The embedding and loss are also communication-aware. Since GPT-2 vocabulary is tens of thousands of tokens, all-gathering full logits would communicate batch x sequence x vocabulary elements. Megatron parallelizes the embedding over vocabulary and fuses the parallel output GEMM with cross-entropy so that communication is over scalar losses instead of full logits. The paper also pads the vocabulary to 51,200 so the per-GPU vocabulary size is a multiple of 128 under up to 8-way model parallelism, which better fits efficient GEMM shapes.

Memory is managed with mixed precision, dynamic loss scaling, Adam, gradient clipping, dropout, and activation checkpointing after every transformer layer. These are not incidental training tricks; they let dense Transformer blocks fit into V100 memory while keeping tensor-core throughput high.

Evidence

The scaling evidence is explicit. The paper trains GPT-2-like models up to 8.3B parameters using 512 GPUs, with the 8.3B run using 72 layers, hidden size 3072, 24 attention heads, and 512 total GPUs. The reported epoch time for the 8.3B model is about 2.10 days. The full application sustains 15.1 PFLOP/s and reaches about 74-76% scaling efficiency relative to the strong single-GPU baseline, depending on the reported summary/figure.

The single-GPU baseline matters because it is not weak: the 1.2B model on a single V100 32GB GPU sustains 39 TFLOP/s, about 30% of theoretical peak. Scaling the 8.3B model with 8-way model parallelism achieves 77% of linear scaling, and with model plus data parallelism on 512 GPUs still achieves 74% of linear scaling. The fixed global batch size for the model+data parallel cases is 512, corresponding to 64-way data parallelism.
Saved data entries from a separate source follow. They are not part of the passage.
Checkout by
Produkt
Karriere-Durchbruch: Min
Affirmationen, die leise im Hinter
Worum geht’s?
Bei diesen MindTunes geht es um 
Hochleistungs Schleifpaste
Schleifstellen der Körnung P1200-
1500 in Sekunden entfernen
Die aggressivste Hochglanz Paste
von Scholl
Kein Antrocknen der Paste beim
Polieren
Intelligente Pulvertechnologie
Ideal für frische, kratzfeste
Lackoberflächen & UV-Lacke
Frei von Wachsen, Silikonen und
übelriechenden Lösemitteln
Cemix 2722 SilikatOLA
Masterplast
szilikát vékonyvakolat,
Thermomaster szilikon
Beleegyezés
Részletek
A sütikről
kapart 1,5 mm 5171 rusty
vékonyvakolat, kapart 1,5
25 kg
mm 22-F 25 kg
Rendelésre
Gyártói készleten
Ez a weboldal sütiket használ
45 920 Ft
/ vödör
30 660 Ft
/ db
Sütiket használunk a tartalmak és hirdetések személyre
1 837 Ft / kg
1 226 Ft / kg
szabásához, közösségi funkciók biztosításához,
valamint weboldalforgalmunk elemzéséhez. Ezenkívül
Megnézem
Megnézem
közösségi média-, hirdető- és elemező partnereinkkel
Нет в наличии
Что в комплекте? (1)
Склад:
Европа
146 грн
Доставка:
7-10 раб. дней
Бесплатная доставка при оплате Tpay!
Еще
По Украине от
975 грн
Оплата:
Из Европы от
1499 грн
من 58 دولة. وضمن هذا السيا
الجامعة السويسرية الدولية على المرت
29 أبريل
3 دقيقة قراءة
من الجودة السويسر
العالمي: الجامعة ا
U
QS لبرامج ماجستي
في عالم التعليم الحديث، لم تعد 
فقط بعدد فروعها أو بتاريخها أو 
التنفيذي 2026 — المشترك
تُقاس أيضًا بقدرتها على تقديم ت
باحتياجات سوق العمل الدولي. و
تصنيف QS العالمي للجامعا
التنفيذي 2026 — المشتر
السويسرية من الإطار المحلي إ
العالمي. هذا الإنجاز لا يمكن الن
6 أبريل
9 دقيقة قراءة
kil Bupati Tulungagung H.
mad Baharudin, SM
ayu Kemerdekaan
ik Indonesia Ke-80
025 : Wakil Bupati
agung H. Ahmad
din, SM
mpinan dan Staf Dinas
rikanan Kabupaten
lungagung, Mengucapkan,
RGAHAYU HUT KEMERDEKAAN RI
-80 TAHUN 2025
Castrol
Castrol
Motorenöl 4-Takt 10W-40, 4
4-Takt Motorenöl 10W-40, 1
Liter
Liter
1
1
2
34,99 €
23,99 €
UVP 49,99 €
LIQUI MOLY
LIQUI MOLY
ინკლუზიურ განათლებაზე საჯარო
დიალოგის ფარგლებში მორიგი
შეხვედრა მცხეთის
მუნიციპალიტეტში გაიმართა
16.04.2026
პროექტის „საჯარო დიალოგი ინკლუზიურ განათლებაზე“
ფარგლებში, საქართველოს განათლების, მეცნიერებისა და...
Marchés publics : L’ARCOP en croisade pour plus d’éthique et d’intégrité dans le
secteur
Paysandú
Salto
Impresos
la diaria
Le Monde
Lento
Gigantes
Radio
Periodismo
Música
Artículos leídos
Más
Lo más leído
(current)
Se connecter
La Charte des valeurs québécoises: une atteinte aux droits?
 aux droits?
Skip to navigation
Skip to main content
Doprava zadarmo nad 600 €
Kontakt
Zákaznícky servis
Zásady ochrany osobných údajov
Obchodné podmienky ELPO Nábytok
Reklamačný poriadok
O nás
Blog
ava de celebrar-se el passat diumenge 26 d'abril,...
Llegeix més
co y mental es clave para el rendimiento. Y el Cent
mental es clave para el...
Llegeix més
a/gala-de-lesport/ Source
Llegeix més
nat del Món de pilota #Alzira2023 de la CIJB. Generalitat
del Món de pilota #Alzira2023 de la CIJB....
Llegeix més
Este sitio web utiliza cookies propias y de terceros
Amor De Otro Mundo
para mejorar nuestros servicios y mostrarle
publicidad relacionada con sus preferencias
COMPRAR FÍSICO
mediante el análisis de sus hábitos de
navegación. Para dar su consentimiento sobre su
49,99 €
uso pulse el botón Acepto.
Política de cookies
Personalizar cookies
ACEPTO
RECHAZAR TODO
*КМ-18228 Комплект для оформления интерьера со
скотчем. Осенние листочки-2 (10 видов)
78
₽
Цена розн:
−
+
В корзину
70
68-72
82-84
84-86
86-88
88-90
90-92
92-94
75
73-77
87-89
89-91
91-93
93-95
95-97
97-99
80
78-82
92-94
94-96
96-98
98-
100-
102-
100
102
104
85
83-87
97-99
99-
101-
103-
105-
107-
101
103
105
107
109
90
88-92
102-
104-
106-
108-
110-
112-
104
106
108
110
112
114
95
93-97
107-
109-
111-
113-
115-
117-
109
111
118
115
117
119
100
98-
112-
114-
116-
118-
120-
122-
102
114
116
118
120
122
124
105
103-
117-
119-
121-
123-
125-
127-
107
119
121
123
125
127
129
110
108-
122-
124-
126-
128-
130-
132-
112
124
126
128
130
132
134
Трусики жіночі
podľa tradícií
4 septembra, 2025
The language-model results show that the hardware scaling is not just synthetic throughput. The 8.3B GPT-2-like model reaches WikiText-103 perplexity 10.81 and LAMBADA cloze accuracy 66.51%, improving over the smaller 355M and 2.5B models. The paper also trains BERT-like models up to 3.9B parameters and reports RACE accuracy 90.9% in the summary. The training corpus is 174GB of deduplicated text built from Wikipedia, CC-Stories, RealNews, and OpenWebText, with leakage filtering for evaluation datasets.

Historical Effect

Megatron-LM made dense Transformer scaling a practical tensor-partitioning problem on V100 clusters. It is a key precursor to the hyperscale LLM training stack where tensor parallelism, activation checkpointing, mixed precision, optimizer memory, and interconnect topology all become part of the model recipe.

The historical effect is also methodological: the paper showed that large Transformer layers have enough internal structure to split with only a few collectives, without requiring a new compiler or a full rewrite of the framework. That made tensor parallelism a standard axis that later systems combined with pipeline parallelism, ZeRO-style optimizer partitioning, and data parallelism.

Limits

Future larger models require more memory than available within one DGX-2H box.
The paper points toward hybrid intra-layer, inter-layer, and inter-node parallelism.
It does not solve optimizer-state redundancy by itself; ZeRO addresses that separately.
The method depends on very high intra-node bandwidth; efficiency drops when fine-grained model-parallel communication crosses slower inter-node links.
Communication is minimized but not removed: every model-parallel transformer layer still performs all-reduces.
Dense scaling remains expensive because every parameter participates for every token.